Mit einer Infoveranstaltung Ende Juli wurde dem dritten Schritt der Implementierung Rechnung getragen. Bis Mitte August konnten laut Dobaj bereits 34 Fachkräfte erreicht und für das Projekt gewonnen werden. Zum Schluss folgt eine Evaluation des Bewegungspasses. "Die Einführungsphase wird durch eine Bachelorarbeit der Hochschule Furtwangen wissenschaftlich begleitet, mit Fokus auf den ländlichen Raum", erklärt Dobaj.

Damit aus "greifen" irgendwann "begreifen" wird

Auch der AOK Schwarzwald-Baar-Heuberg liege die Umsetzung des Bewegungspasses sehr am Herzen, wie Geschäftsführer Klaus Herrmann schildert: Laut einer Studie des Robert-Koch-Instituts bewegen sich rund 1,5 Millionen Kinder zwischen drei und zehn Jahren zu wenig.

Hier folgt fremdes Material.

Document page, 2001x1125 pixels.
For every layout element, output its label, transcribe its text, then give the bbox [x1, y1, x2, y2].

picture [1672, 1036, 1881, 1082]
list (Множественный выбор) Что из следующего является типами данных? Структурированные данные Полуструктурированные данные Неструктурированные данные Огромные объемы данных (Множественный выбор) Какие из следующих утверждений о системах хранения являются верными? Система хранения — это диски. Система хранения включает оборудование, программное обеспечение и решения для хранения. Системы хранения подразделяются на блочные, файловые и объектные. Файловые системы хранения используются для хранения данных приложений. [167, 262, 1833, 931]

Die Weltgesundheitsorganisation (WHO) empfehle etwa drei Stunden Bewegung pro Tag – in Deutschland käme die Mehrheit der Kinder auf nicht einmal eine Stunde. "Und wir sind da leider keine Ausnahme", so Herrmann.

"Wir möchten möglichst früh mit dem Angebot starten, um eine entsprechende Grundlage zu legen", so Herrmann. Und da Kindergartenkinder besonders neugierig seien, eignen sich Kindertagesstätten besonders zum Start des Programms. Man denke aber bereits darüber nach, das Programm unter anderem auf Sportvereine auszuweiten.

Sandmann ergänzt, dass man zudem wichtige Grundsteine zu Ernährung und Entwicklung legen könne. Schließlich sei regelmäßige Bewegung auch gut für das Gehirn: "Aus ›greifen‹ wird zum Beispiel irgendwann ›begreifen‹ und aus ›fassen‹ irgendwann ›erfassen‹."